Some physicians responded to comply or partly comply with the request, e.g. describing drugs or recommending contacting a Swiss clinic. In Scandinavia, euthanasia or assistance in suicide is very rarely reported by physicians [21, 44,45,46]. This is understandable, as euthanasia is under the criminal code in all Scandinavian countries.
Some fears of whether one´s actions had hastened the patient´s death were reported in this study. Hastening a patient’s death or a fear of doing so when alleviating severe symptoms or withdrawal of treatment, is by far more difficult and ethically challenging question, and is sometimes confused with euthanasia or PAS [47]. A large multinational study performed in 2005 found that there was general approval for alleviating symptoms with possible life-shortening treatment among physicians [48]. Similar findings were discovered in a European study from six different countries, where 57–95% of physicians were willing to intensify the drug therapy to alleviate pain and/or other symptoms, although they considered that there was a probability or certainty that this would shorten a patient’s life [49].
Some of the physicians expressed mixed feelings about what would be the right way to act when facing a request for assisted death. This calls for recommendations or guidelines on how to act when meeting the request. Only a few recommendations have been published where practical guidance on how to respond to the request for assisted death is provided and some of them apply merely in countries where assisted death is possible to practice [50,51,52]. The most important recommendation for health care professionals in these articles is to try to understand the meaning behind the request and to be able to face the difficult emotions the request evokes both in a patient and in the professionals [50,51,52].
Strengths and limitations
The study population is a large and representative sample of Finnish physicians [53], although the response rate was rather low, and possible nonresponse bias must be taken into account.

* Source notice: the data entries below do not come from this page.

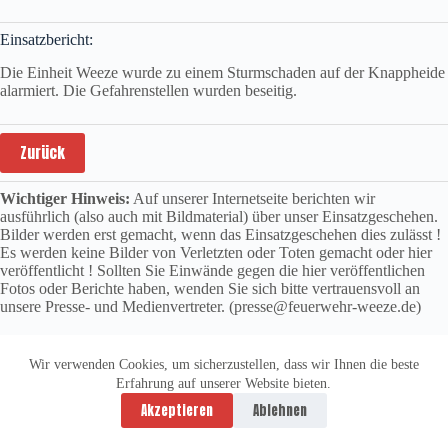
Einsatzbericht:
Die Einheit Weeze wurde zu einem Sturmschaden auf der Knappheide
alarmiert. Die Gefahrenstellen wurden beseitig.
Zurück
Wichtiger Hinweis:
Auf unserer Internetseite berichten wir
ausführlich (also auch mit Bildmaterial) über unser Einsatzgeschehen.
Bilder werden erst gemacht, wenn das Einsatzgeschehen dies zulässt !
Es werden keine Bilder von Verletzten oder Toten gemacht oder hier
veröffentlicht ! Sollten Sie Einwände gegen die hier veröffentlichen
Fotos oder Berichte haben, wenden Sie sich bitte vertrauensvoll an
unsere Presse- und Medienvertreter. (presse@feuerwehr-weeze.de)
Wir verwenden Cookies, um sicherzustellen, dass wir Ihnen die beste
Erfahrung auf unserer Website bieten.
Datenschutzerklärung
Impressum
Akzeptieren
Ablehnen
Copyright © 2026 -
vitolution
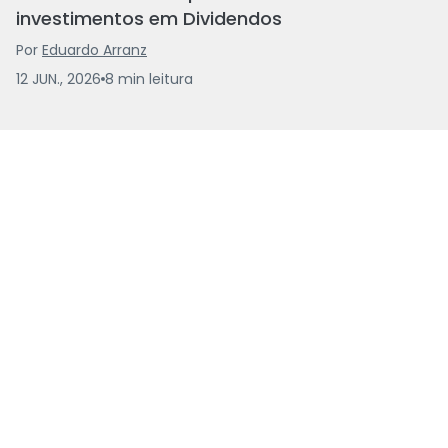
investimentos em Dividendos
Por
Eduardo Arranz
12 JUN., 2026
8
min
leitura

The sampling, data collection, and analysis process were reported in detail, which increases the reliability of the study. The sample included physicians with different backgrounds, such as different specialties and amounts of experience. Therefore, it can be assumed that the study population gave a large and versatile view of physicians’ attitudes toward assisted death and how they act when facing a request for assisted death. Furthermore, dependability was strengthened by presenting the figure of all the categories (Fig. 1), and authenticity was strengthened by providing authentic citations of the data. It should also be noted that the researchers constantly discussed the analysis throughout the study. Confirmability was strengthened by focusing on the manifest content during the analysis when it can be assumed that the results would represent the views of the physicians [28].

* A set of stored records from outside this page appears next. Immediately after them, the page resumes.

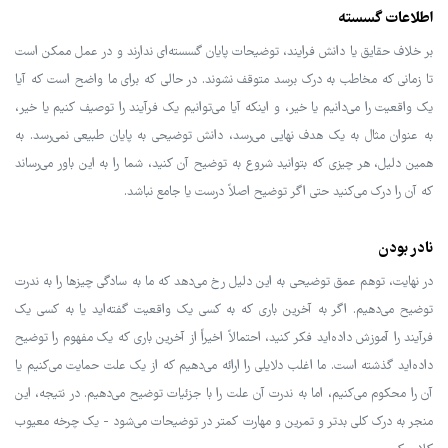
اطلاعات گسسته
بر خلاف حقایق یا دانش فرایند، توضیحات پایان گسسته‌ای ندارند و در عمل ممکن است
تا زمانی که مخاطب به درک برسد متوقف نشوند. در حالی که برای ما واضح است که آیا
یک واقعیت را می‌دانیم یا خیر، و اینکه آیا می‌توانیم یک فرآیند را توصیف کنیم یا خیر،
به عنوان مثال به یک هدف نهایی می‌رسد، دانش توضیحی به پایان طبیعی نمی‌رسد. به
همین دلیل، هر چیزی که بتوانید شروع به توضیح آن کنید، شما را به این باور می‌رساند
که آن را درک می‌کنید حتی اگر توضیح اصلاً درست یا جامع نباشد.
نادر بودن
در نهایت، توهم عمق توضیحی به این دلیل رخ می‌دهد که ما به سادگی چیزها را به ندرت
توضیح می‌دهیم. اگر به آخرین باری که به کسی یک واقعیت گفته‌اید یا به کسی یک
فرآیند را آموزش داده‌اید فکر کنید، احتمالاً اخیراً از آخرین باری که یک مفهوم را توضیح
داده‌اید گذشته است. ما اغلب دلایلی را ارائه می‌دهیم که از یک علت حمایت می‌کنیم یا
آن را محکوم می‌کنیم، اما به ندرت آن علت را با جزئیات توضیح می‌دهیم. در نتیجه، این
منجر به درک کلی بدتر و تمرین و مهارت کمتر در توضیحات می‌شود - یک چرخه معیوب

There are also several limitations in this study. Nonresponse bias might have affected the results, but the number of respondents was, however, substantial. Furthermore, there was no possibility to return the qualitative findings to the physicians for comments or corrections [24]. The questionnaire used in this study is the same that has been used in a series of surveys and to maintain comparability, the questions and statements were similar to the previous ones [4]. There are clear differences in the ethical and practical issues between euthanasia and PAS, but in the open-ended question and some other parts of our results, these two methods of assisted death were combined. This should be taken into account when interpreting our results. However, the request for assisted death may be presented without a specific definition of PAS or euthanasia and both are unlegalized in Finland. Thus, we do believe the answers of the respondents reflect the overall views of the Finnish physicians concerning assisted death and experiences when facing the request for this.